[TASK DATA — start]
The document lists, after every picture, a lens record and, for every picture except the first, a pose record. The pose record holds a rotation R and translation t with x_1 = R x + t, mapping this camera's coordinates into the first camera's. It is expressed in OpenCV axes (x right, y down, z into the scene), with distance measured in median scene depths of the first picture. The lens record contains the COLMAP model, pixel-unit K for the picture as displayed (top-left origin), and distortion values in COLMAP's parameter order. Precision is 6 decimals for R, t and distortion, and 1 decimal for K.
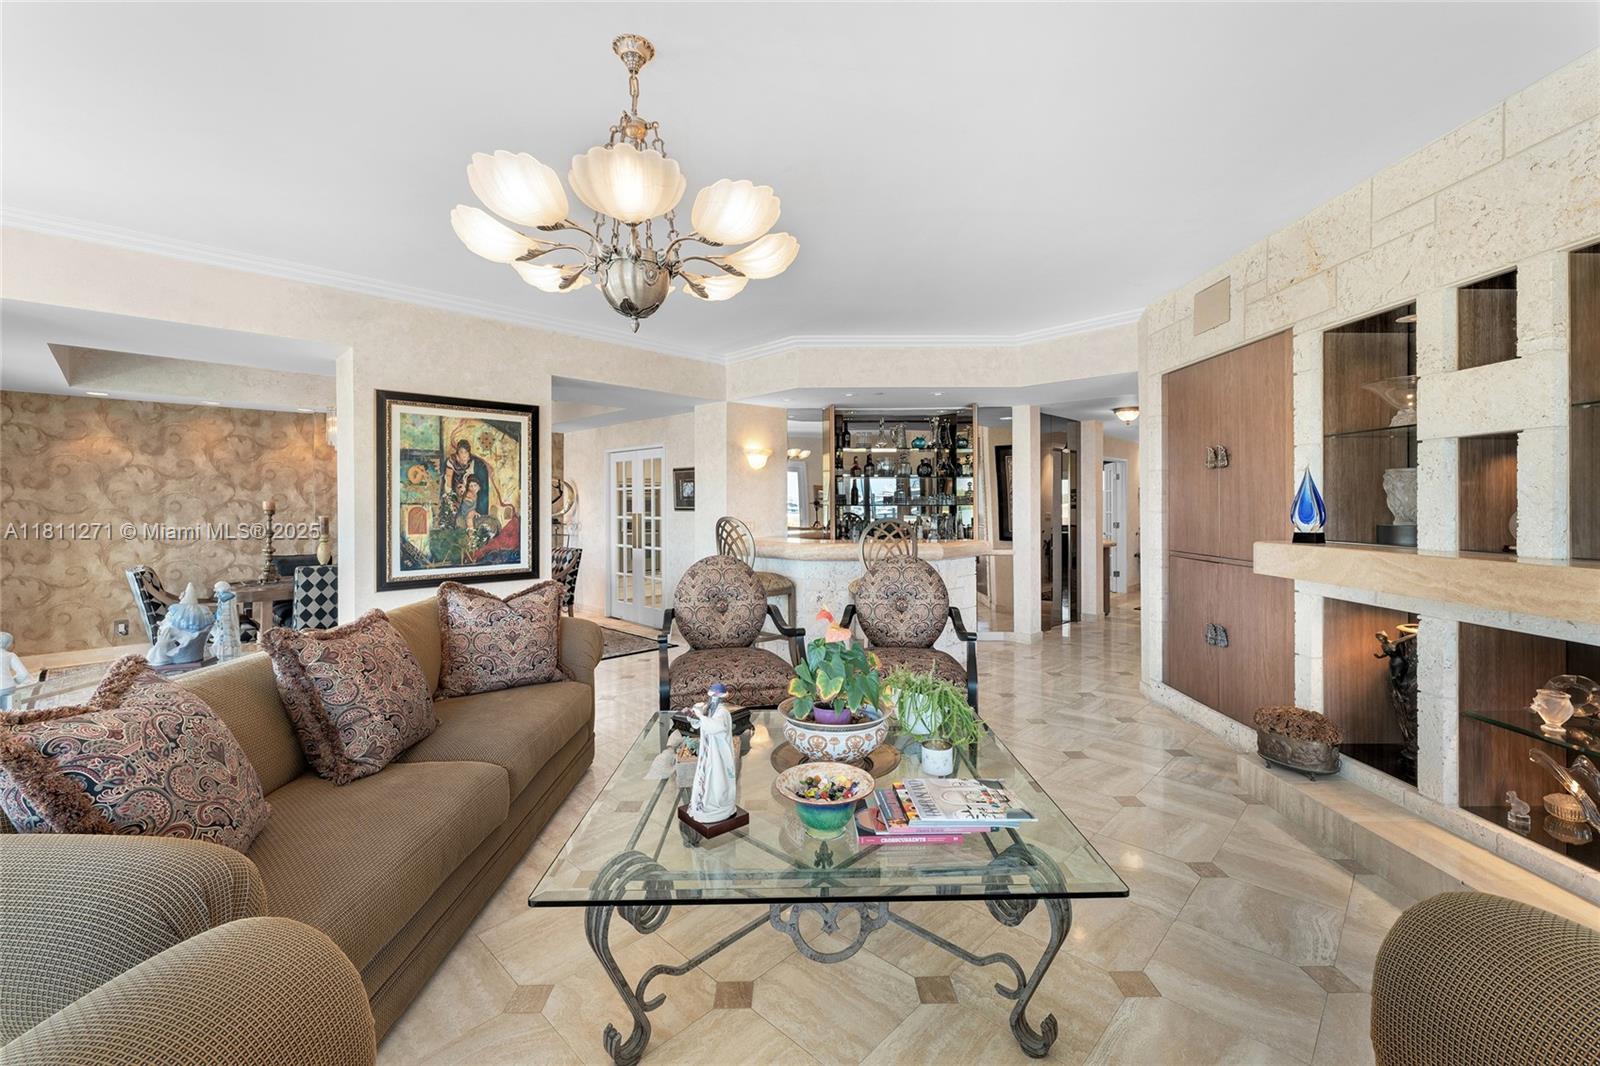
lens RADIAL K [[653.3, 0, 796.9], [0, 653.3, 507.7], [0, 0, 1]] dist [-0.001939, -0.000232]
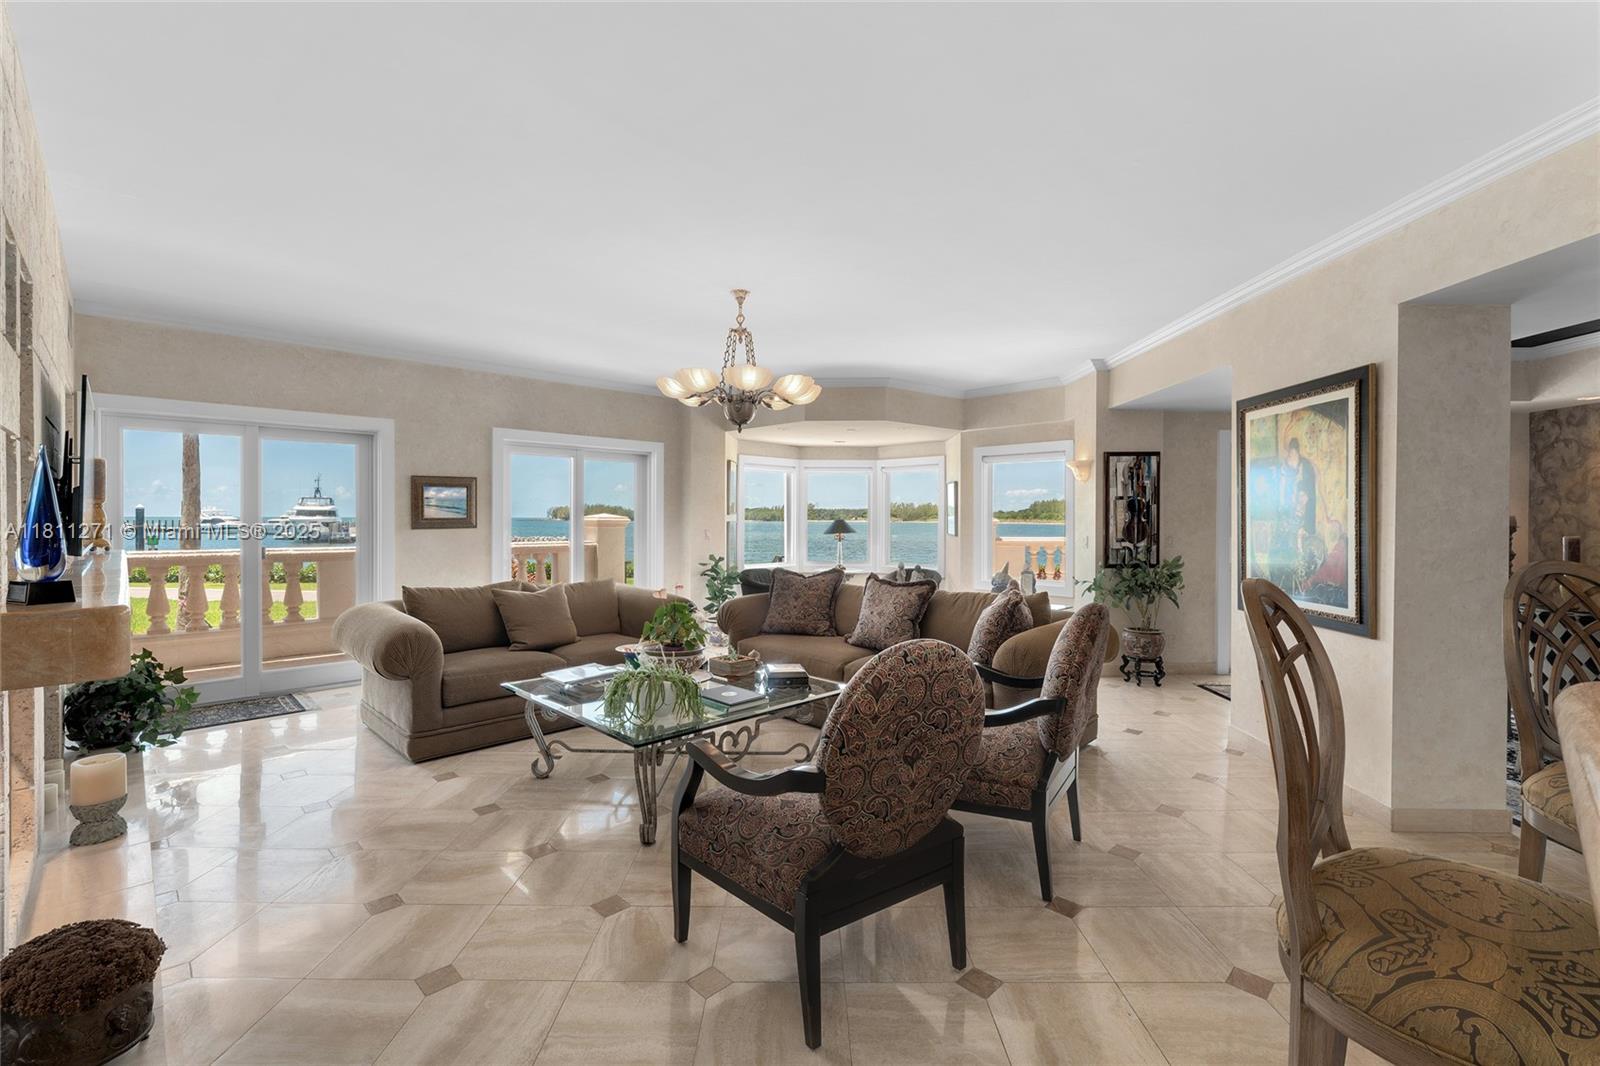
lens RADIAL K [[689.9, 0, 806.4], [0, 689.9, 522.7], [0, 0, 1]] dist [0.000793, 0.000124]
pose [[-0.708797, 0.006326, -0.705384, 0.483848], [-0.005483, 0.999880, 0.014477, -0.010236], [0.705392, 0.014129, -0.708677, 1.146155]]
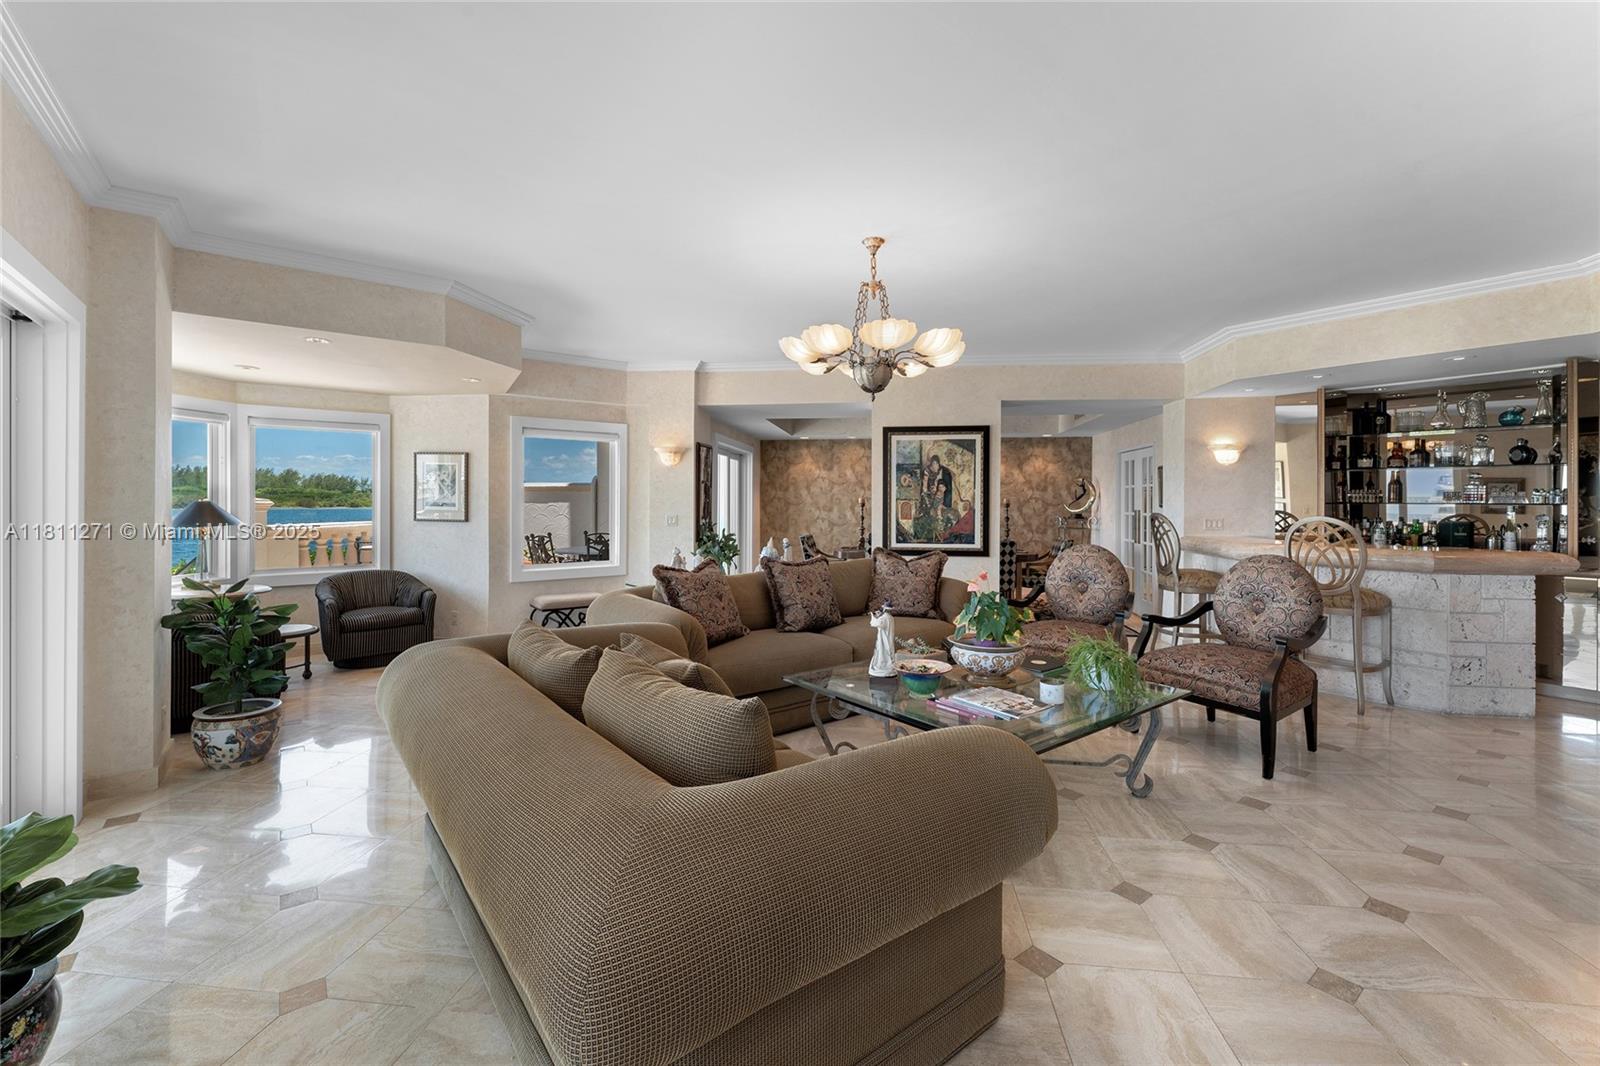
lens RADIAL K [[653.3, 0, 810.0], [0, 653.3, 506.2], [0, 0, 1]] dist [-0.001939, -0.000232]
pose [[0.606344, 0.010144, -0.795138, 0.456061], [-0.008424, 0.999944, 0.006333, 0.001722], [0.795158, 0.002859, 0.606395, -0.090146]]
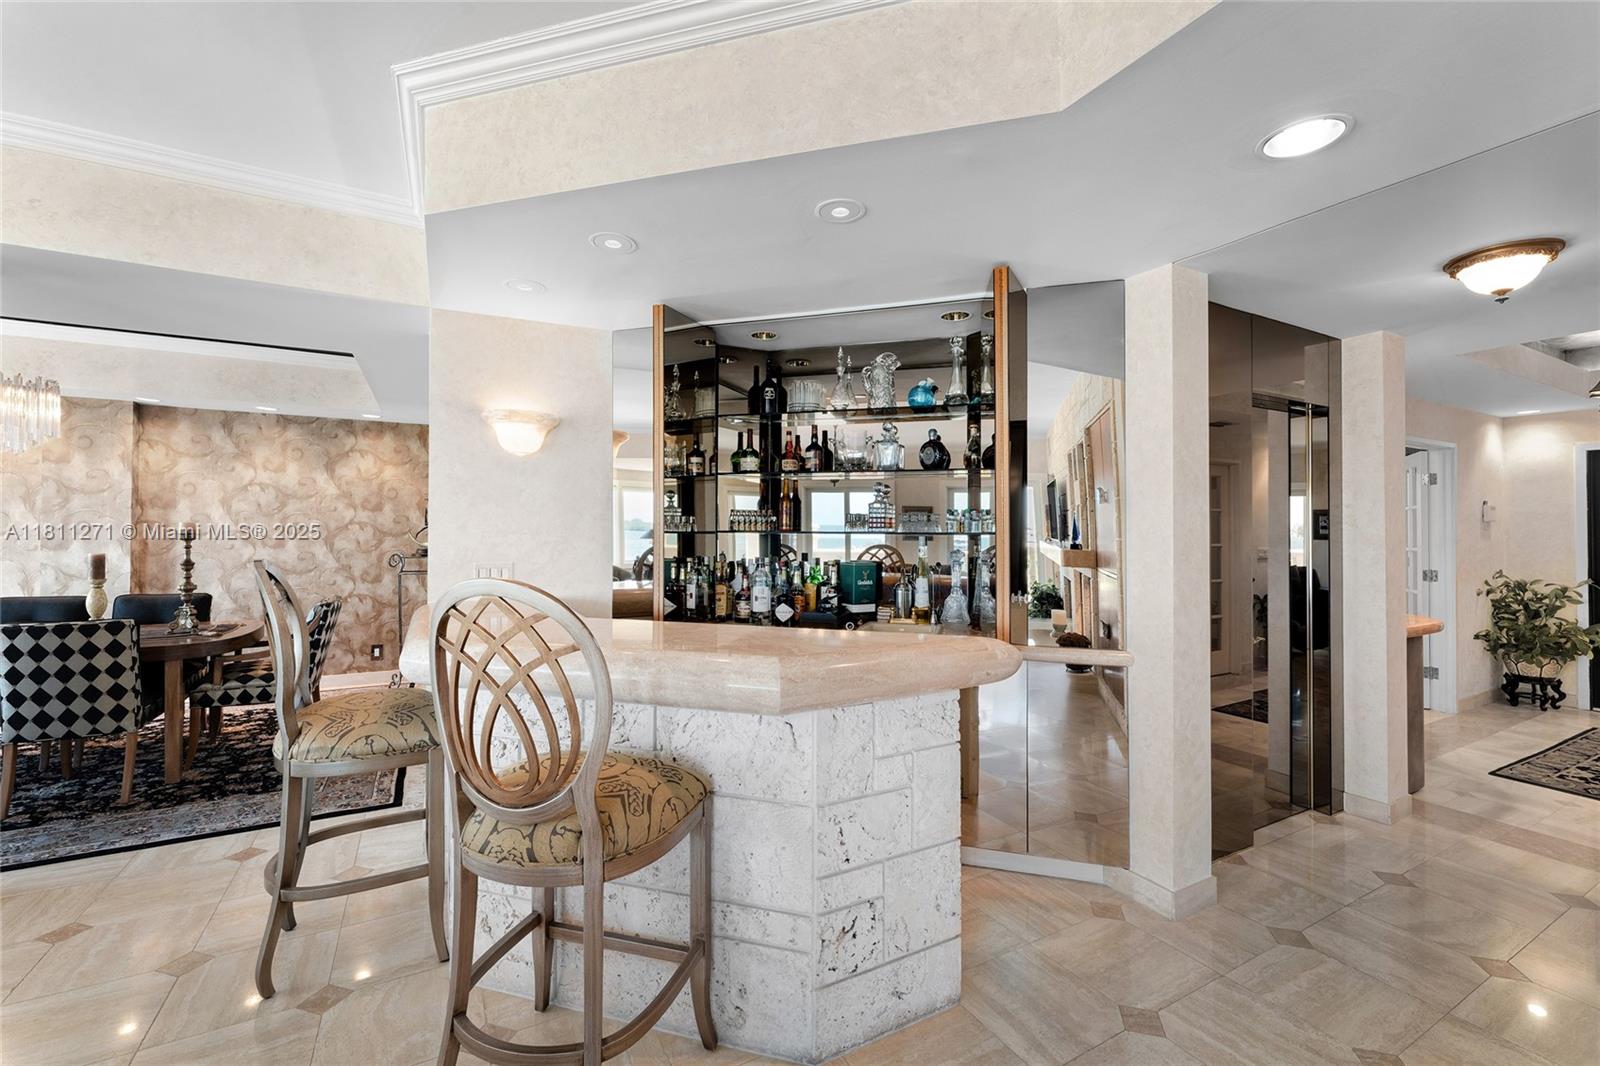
lens RADIAL K [[653.3, 0, 788.1], [0, 653.3, 524.3], [0, 0, 1]] dist [-0.001939, -0.000232]
pose [[0.954902, 0.004903, -0.296880, 0.366875], [-0.009143, 0.999875, -0.012894, -0.005392], [0.296779, 0.015027, 0.954828, 0.827667]]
[TASK DATA — finish]
**ASSIGNMENT**
Could you retype the records above line for line, leaving the pictures out of your answer?

**RESPONSE**
The document lists, after every picture, a lens record and, for every picture except the first, a pose record. The pose record holds a rotation R and translation t with x_1 = R x + t, mapping this camera's coordinates into the first camera's. It is expressed in OpenCV axes (x right, y down, z into the scene), with distance measured in median scene depths of the first picture. The lens record contains the COLMAP model, pixel-unit K for the picture as displayed (top-left origin), and distortion values in COLMAP's parameter order. Precision is 6 decimals for R, t and distortion, and 1 decimal for K.
lens RADIAL K [[653.3, 0, 796.9], [0, 653.3, 507.7], [0, 0, 1]] dist [-0.001939, -0.000232]
lens RADIAL K [[689.9, 0, 806.4], [0, 689.9, 522.7], [0, 0, 1]] dist [0.000793, 0.000124]
pose [[-0.708797, 0.006326, -0.705384, 0.483848], [-0.005483, 0.999880, 0.014477, -0.010236], [0.705392, 0.014129, -0.708677, 1.146155]]
lens RADIAL K [[653.3, 0, 810.0], [0, 653.3, 506.2], [0, 0, 1]] dist [-0.001939, -0.000232]
pose [[0.606344, 0.010144, -0.795138, 0.456061], [-0.008424, 0.999944, 0.006333, 0.001722], [0.795158, 0.002859, 0.606395, -0.090146]]
lens RADIAL K [[653.3, 0, 788.1], [0, 653.3, 524.3], [0, 0, 1]] dist [-0.001939, -0.000232]
pose [[0.954902, 0.004903, -0.296880, 0.366875], [-0.009143, 0.999875, -0.012894, -0.005392], [0.296779, 0.015027, 0.954828, 0.827667]]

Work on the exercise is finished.